Monday, July 11, 2016

Benedictine Options

Way back when, during my fairly brief sojourn as an academic, I once wrote a paper for presentation at a conference, in which I looked at how Saint Thomas More's Utopia transformed classical political philosophy by incorporating the very unclassical ideal of monastic poverty. That enabled More to oppose the modern emancipation of acquisitive economic impulses and reaffirm traditional political theory's subordination of economics to politics, but to do so in a way which avoided classical culture's problematic exclusion of working people and their labor from political participation. 

I was reminded of that long ago and far away academic exercise today on this feast of Saint Benedict (480-547), the author of the monastic rule that bears his name, the Patriarch of Western Monasticism, and (since 1964) patron saint of Europe. At a time of virtually complete political and social collapse, Saint Benedict left the ancient imperial capital (by then reduced to a mere shell of its ancient glory and grandeur) and founded an alternative community of committed people devoted to pray and work together. It was these communities of "Benedictine" monks who largely kept Christian faith and humane culture going in the West, eventually laying the groundwork for their flourishing in a revitalized Catholic Europe. Roman Catholic religious life in a particular way and Western civilization in general owe so much to Saint Benedict's legacy.

In recent decades, that legacy has acquired a new currency and renewed appreciation in certain circles of conservatively oriented thinking. A major spur for that was the famous conclusion of Scottish philosopher Alasdair MacIntyre's 1981 book After Virtue. MacIntyre saw Saint Benedict as emblematic of a crucial turning point in European history,

when men and women of good will turned aside from the task of shoring up the Roman imperium and ceased to identify the continuation of civility and moral community with the maintenance of that imperium. What they set themselves to achieve instead—often not recognising fully what they were doing—was the construction of new forms of community within which the moral life could be sustained so that both morality and civility might survive the coming ages of barbarism and darkness. If my account of our moral condition is correct [one characterized by moral incoherence and unsettlable moral disputes in the modern world], we ought to conclude that for some time now we too have reached that turning point. What matters at this stage is the construction of local forms of community within which civility and the intellectual and moral life can be sustained through the new dark ages which are already upon us. And if the tradition of the virtues was able to survive the horrors of the last dark ages, we are not entirely without grounds for hope. This time however the barbarians are not waiting beyond the frontiers; they have already been governing us for quite some time. And it is our lack of consciousness of this that constitutes part of our predicament. We are waiting not for a Godot, but for another—doubtless very different—St. Benedict. 

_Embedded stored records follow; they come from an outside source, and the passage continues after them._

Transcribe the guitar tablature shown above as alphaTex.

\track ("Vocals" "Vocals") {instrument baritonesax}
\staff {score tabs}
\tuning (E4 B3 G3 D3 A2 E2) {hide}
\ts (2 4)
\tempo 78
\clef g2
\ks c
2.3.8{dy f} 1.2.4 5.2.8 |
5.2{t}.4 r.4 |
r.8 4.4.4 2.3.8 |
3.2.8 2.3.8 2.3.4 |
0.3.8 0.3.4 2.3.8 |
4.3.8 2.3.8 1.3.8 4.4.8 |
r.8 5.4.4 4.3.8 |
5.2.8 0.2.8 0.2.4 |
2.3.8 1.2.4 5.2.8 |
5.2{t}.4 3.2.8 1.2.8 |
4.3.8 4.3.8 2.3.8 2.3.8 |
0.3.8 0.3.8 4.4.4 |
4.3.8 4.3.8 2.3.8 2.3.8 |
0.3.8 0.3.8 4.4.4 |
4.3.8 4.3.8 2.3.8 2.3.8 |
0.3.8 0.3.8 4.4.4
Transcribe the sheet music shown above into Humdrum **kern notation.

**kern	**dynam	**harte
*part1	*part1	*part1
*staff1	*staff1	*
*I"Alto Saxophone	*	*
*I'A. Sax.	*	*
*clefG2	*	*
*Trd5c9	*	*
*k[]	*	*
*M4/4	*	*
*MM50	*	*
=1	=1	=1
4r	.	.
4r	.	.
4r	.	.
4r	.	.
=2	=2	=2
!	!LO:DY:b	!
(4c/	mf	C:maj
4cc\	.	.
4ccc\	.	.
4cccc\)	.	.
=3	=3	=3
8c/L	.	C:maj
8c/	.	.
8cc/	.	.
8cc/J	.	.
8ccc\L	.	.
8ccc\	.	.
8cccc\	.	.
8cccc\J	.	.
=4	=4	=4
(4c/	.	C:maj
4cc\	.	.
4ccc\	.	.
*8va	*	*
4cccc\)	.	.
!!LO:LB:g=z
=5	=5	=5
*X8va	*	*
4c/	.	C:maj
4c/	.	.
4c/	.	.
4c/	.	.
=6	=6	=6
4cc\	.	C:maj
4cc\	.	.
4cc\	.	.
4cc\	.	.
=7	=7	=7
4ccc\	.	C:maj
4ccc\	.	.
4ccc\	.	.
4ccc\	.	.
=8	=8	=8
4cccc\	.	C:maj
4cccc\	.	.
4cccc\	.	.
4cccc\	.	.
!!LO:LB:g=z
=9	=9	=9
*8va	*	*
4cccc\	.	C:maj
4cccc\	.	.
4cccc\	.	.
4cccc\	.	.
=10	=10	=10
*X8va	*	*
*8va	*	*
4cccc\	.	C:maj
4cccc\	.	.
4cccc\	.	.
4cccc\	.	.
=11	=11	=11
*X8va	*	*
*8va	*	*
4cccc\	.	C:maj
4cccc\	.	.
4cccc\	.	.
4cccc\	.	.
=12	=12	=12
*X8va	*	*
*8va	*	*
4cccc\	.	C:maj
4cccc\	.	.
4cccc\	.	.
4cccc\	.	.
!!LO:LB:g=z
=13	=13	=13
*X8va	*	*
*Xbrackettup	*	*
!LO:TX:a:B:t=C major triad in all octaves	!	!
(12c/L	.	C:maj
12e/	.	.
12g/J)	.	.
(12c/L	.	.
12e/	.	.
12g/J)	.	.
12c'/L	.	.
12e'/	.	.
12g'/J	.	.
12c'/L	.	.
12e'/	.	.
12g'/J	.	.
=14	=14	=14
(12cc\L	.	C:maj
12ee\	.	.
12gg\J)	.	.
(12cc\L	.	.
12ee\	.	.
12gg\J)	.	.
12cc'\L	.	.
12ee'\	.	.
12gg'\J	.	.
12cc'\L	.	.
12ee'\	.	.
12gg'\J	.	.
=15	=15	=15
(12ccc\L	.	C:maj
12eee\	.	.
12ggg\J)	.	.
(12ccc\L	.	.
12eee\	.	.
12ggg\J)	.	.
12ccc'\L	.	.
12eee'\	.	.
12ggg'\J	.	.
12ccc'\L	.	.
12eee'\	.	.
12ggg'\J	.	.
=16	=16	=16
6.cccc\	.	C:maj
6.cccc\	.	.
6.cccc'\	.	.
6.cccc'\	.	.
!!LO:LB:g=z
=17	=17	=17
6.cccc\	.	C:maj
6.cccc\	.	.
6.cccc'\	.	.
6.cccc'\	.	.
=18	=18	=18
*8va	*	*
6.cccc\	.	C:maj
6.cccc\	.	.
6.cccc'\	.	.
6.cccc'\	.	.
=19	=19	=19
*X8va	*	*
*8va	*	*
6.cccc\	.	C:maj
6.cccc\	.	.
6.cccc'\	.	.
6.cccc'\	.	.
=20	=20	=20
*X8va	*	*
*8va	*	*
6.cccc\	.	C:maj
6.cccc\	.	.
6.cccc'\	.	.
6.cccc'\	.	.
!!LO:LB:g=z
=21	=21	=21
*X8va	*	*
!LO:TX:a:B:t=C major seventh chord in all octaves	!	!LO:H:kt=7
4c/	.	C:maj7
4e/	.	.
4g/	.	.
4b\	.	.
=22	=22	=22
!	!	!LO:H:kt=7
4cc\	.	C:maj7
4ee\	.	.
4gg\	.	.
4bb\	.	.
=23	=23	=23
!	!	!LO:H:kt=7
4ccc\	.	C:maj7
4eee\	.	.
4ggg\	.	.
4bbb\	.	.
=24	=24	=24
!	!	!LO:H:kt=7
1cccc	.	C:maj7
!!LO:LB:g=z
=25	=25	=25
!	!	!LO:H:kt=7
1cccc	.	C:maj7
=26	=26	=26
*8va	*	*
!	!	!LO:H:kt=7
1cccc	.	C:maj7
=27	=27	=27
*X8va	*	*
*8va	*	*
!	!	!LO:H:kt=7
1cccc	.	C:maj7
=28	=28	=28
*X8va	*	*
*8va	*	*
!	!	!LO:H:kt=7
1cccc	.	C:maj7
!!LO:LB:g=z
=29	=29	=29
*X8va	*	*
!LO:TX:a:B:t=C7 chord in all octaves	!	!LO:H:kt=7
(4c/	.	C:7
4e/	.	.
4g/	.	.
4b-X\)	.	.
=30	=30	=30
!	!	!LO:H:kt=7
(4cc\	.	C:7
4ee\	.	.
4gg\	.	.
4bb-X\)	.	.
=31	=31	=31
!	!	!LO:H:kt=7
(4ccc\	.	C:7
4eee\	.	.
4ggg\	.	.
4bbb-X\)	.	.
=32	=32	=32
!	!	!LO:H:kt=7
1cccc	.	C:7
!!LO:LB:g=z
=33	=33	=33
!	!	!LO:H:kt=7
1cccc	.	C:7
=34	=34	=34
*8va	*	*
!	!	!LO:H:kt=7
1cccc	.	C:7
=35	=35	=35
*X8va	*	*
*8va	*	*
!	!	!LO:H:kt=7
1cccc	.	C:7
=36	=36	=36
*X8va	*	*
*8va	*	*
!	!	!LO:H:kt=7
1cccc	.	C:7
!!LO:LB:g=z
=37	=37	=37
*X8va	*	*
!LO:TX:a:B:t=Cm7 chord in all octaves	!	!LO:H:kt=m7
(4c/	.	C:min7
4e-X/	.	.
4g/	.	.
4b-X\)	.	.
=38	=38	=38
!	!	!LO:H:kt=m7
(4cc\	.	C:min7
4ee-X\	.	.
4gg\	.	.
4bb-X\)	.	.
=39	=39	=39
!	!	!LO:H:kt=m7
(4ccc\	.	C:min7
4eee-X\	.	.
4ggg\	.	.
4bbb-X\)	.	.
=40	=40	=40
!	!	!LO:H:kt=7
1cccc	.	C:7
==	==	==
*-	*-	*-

In contemporary "conservative" circles, this is often popularly referred to as the "Benedict Option," which is especially associated with The American Conservative's Ron Dreher. This "Benedict Option" may be interpreted in many ways, but it is most coherently and plausibly, I believe, understood less as a literal "flight from the world" and more as a recalibration of one's relationships with worldly institutions - less a political struggle ("culture war") to enforce the now-lost norms of Christendom in a contemporary political culture where the older moral consensus has been destroyed, and more as an in-depth renewal of faith and culture on a community level.

The historical association with the fall of Rome easily lends itself to overly apocalyptic interpretations of our current cultural malaise. But even the 5th century, for all its travails, was not the apocalypse. And we are not in the 5th century. We are not (perhaps more relevantly) even back in 1968, when things not only seemed to be falling apart but really were in so many ways. An accordingly less apocalyptic approach (and thus both more in keeping with Christian hope and less wedded to unwinable "culture wars") is Yuval Levin's take on this in his recent book The Fractured Republic:

The center has not held in American life, so we must instead find our centers for ourselves as communities of like-minded citizens, and then build out the American ethic from there….Those seeking to reach Americans with an unfamiliar moral message must find them where they are, and … must make their case not by placing themselves at the center of society, as large institutions, but by dispersing themselves to the peripheries as small outposts.

(For my fuller consideration of Levin's book, one can refer back to my post on June 6 of this year.) 

Far from being an historical curiosity, the accomplishments and legacy of the real Saint Benedict remain a promising avenue for further reflection on how to retrieve the best of what so much of our secular culture is in such a headlong rush to abandon.